STUDY MATERIAL:
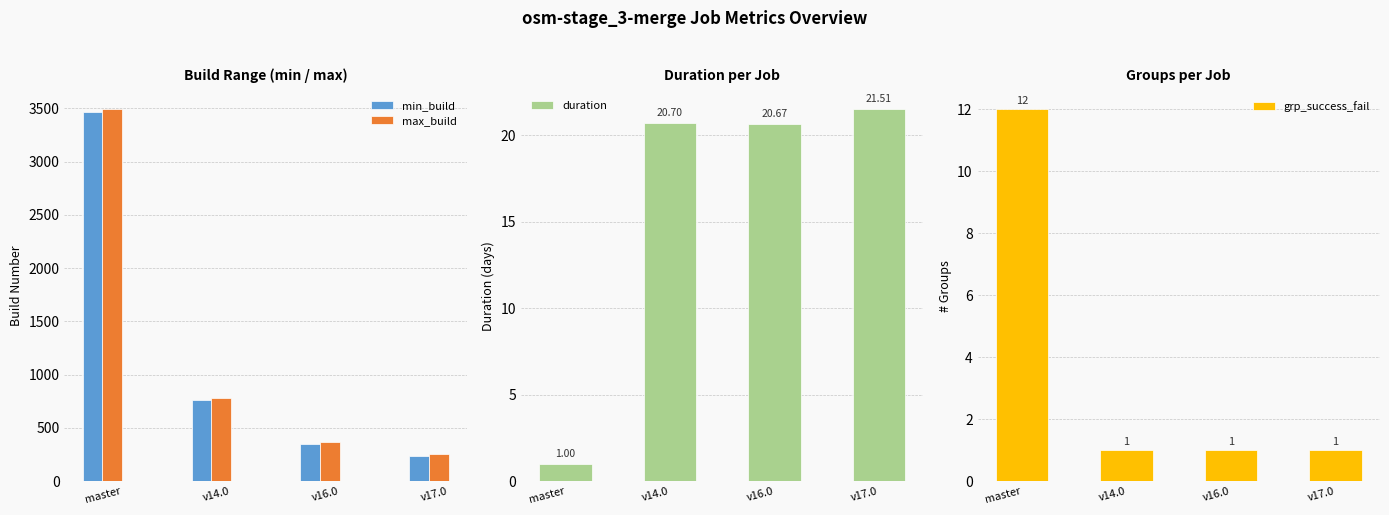

Between v14.0 and v17.0, which series saw the biggest shift?

min_build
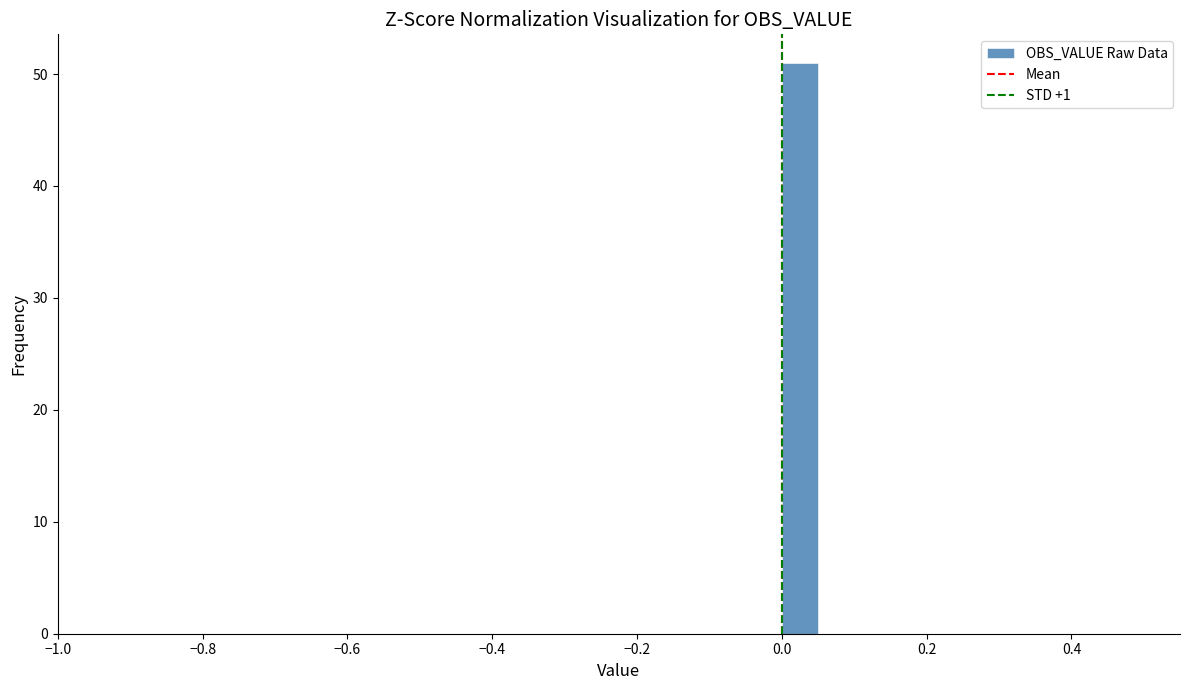

Around what value on the x-axis is the tallest bar? Give the approximate position of its centre, as read against the axis.

0.02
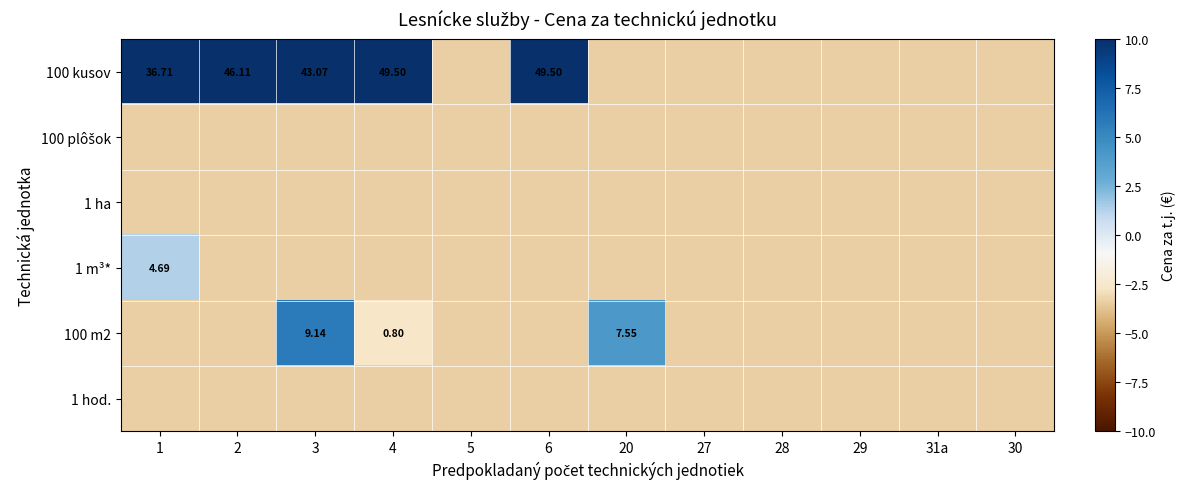

What is the difference between the 1 m³* values at 29 and 1?

4.7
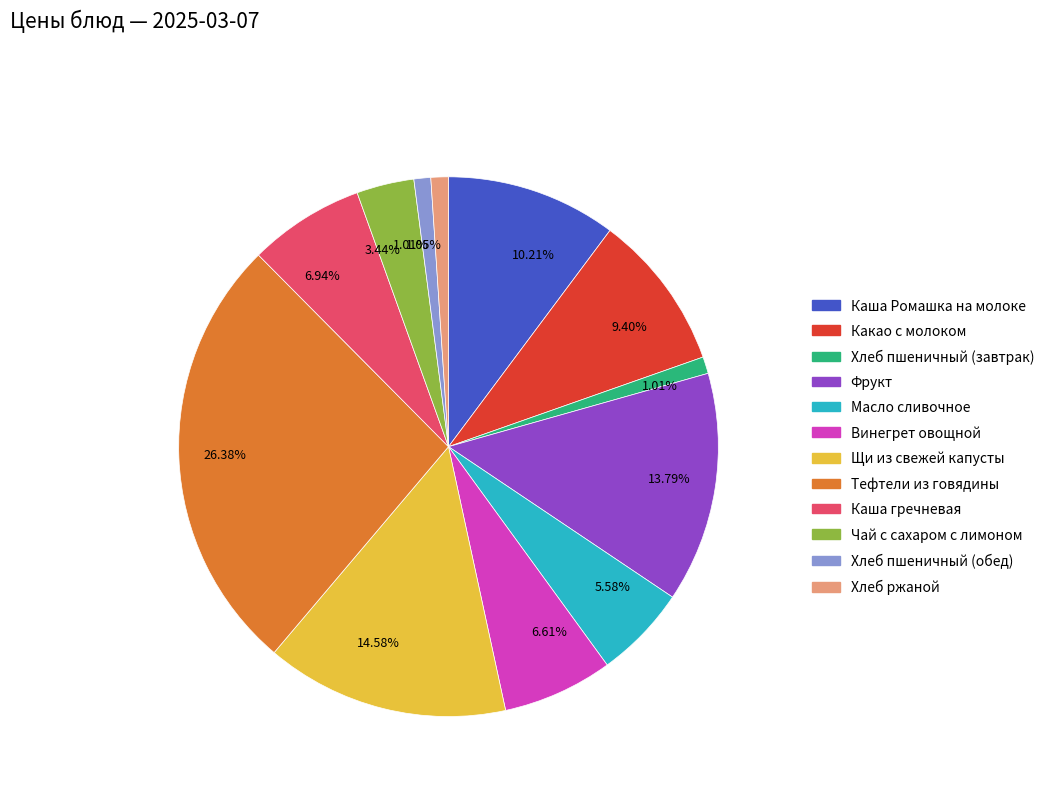

Does any single category account for the majority?

No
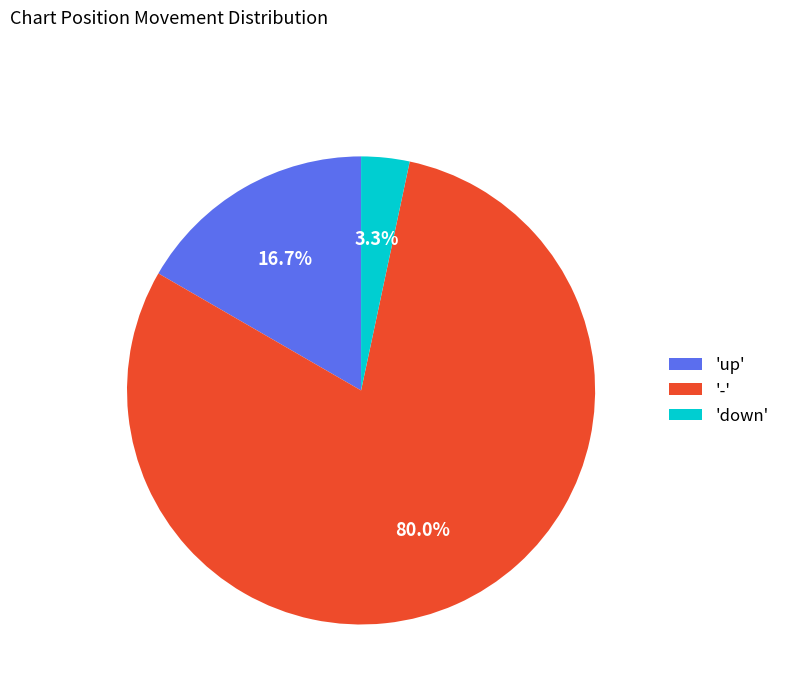

Does 'down' account for over 50% of the chart?

No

PROBLEM STATEMENT: Which lines above contain the word "account", with case counting? List each one in full.

OUTPUT FOR THIS EXERCISE:
Does any single category account for the majority?
Does 'down' account for over 50% of the chart?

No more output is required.